Independent superannuation research company SuperRatings said it was no surprise that cash had performed well.

"In almost all time periods cash is in front; however, these investors have missed out on the big upturn of the past few months,'' SuperRatings chief operating officer Nathan MacPhee said yesterday.

"When you look at the last three months there has been quite a profound upturn across all the investment options except for cash.

"I guess what it shows is that people need to invest in the option that suits their risk profile, which means they have to decide if they can survive a downturn like the one we have had,'' Mr Macphee said.

"If they can't survive for a couple of years in a downturn, then the lower-risk cash option is more appropriate.

"However, if they are investing for the longer term - and the majority of investors are - then they should be able to withstand a downturn."

During a five-year time-frame, the balanced superannuation option was almost on a par with the cash performance, he said. However, balanced super funds have the potential for much greater growth, while cash has limited growth ahead.

"Australian shares are still a shining light. They were down nearly 40 per cent but they are still the strongest performer over five years.

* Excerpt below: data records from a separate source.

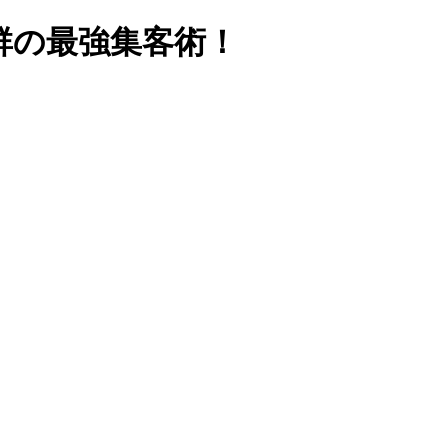
抜群の最強集客術！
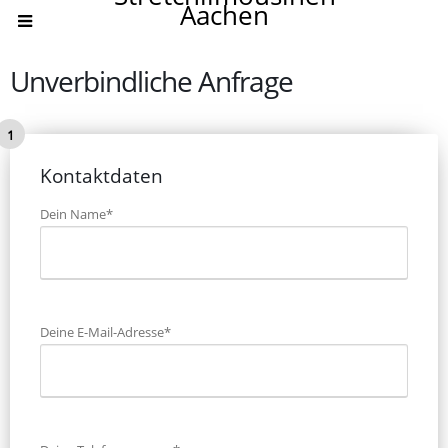
Aachen
Unverbindliche Anfrage
Kontaktdaten
Dein Name*
Bitte lasse dieses Feld leer.
Deine E-Mail-Adresse*
Bitte lasse dieses Feld leer.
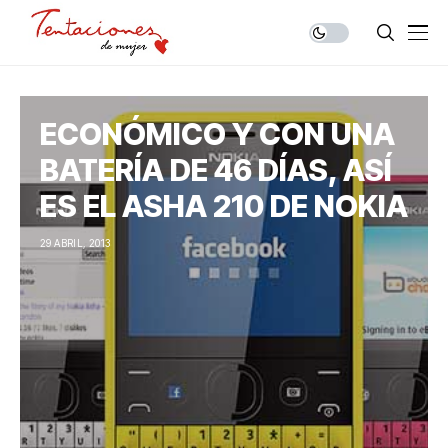
ECONÓMICO Y CON UNA
BATERÍA DE 46 DÍAS, ASÍ
ES EL ASHA 210 DE NOKIA
29 ABRIL, 2013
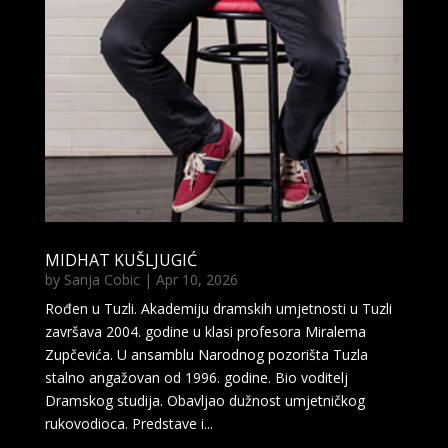
MIDHAT KUŠLJUGIĆ
by
Sanja Cobic
|
Apr 10, 2026
Rođen u Tuzli. Akademiju dramskih umjetnosti u Tuzli
završava 2004. godine u klasi profesora Miralema
Zupčevića. U ansamblu Narodnog pozorišta Tuzla
stalno angažovan od 1996. godine. Bio voditelj
Dramskog studija. Obavljao dužnost umjetničkog
rukovodioca. Predstave i...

"If your thinking is long-term, then five years is just a blip compared with 30 or 40 years of investing,'' Mr Macphee said.

Residential property has also been a stand-out, led by continued demand from both investors and owner occupiers for housing, Portfolio Management Services director Jock Bing said.

"We have a serious shortage of residential property in this country; in fact, we're the only country in the world to have a net shortage of accommodation for both buyers and tenants," Mr Bing said.

"Residential property has proved to be the mainstay of a large number of investment portfolios, and there is a very good reason for that: over the years, property has made a lot of money for many, many investors.

"Even in this downturn, prices have held up remarkably well, and rental income is still increasing."

According to financial adviser Glenn Fairbairn, from Hewison & Associates, the key to successful investing is having a spread of investments.

"The data highlights that different asset classes perform at different stages of the investment cycle. This does not mean that one asset class is necessarily better than the other," Mr Fairbairn said.

"Research shows that spreading your investments reduces volatility and can provide higher long-term results."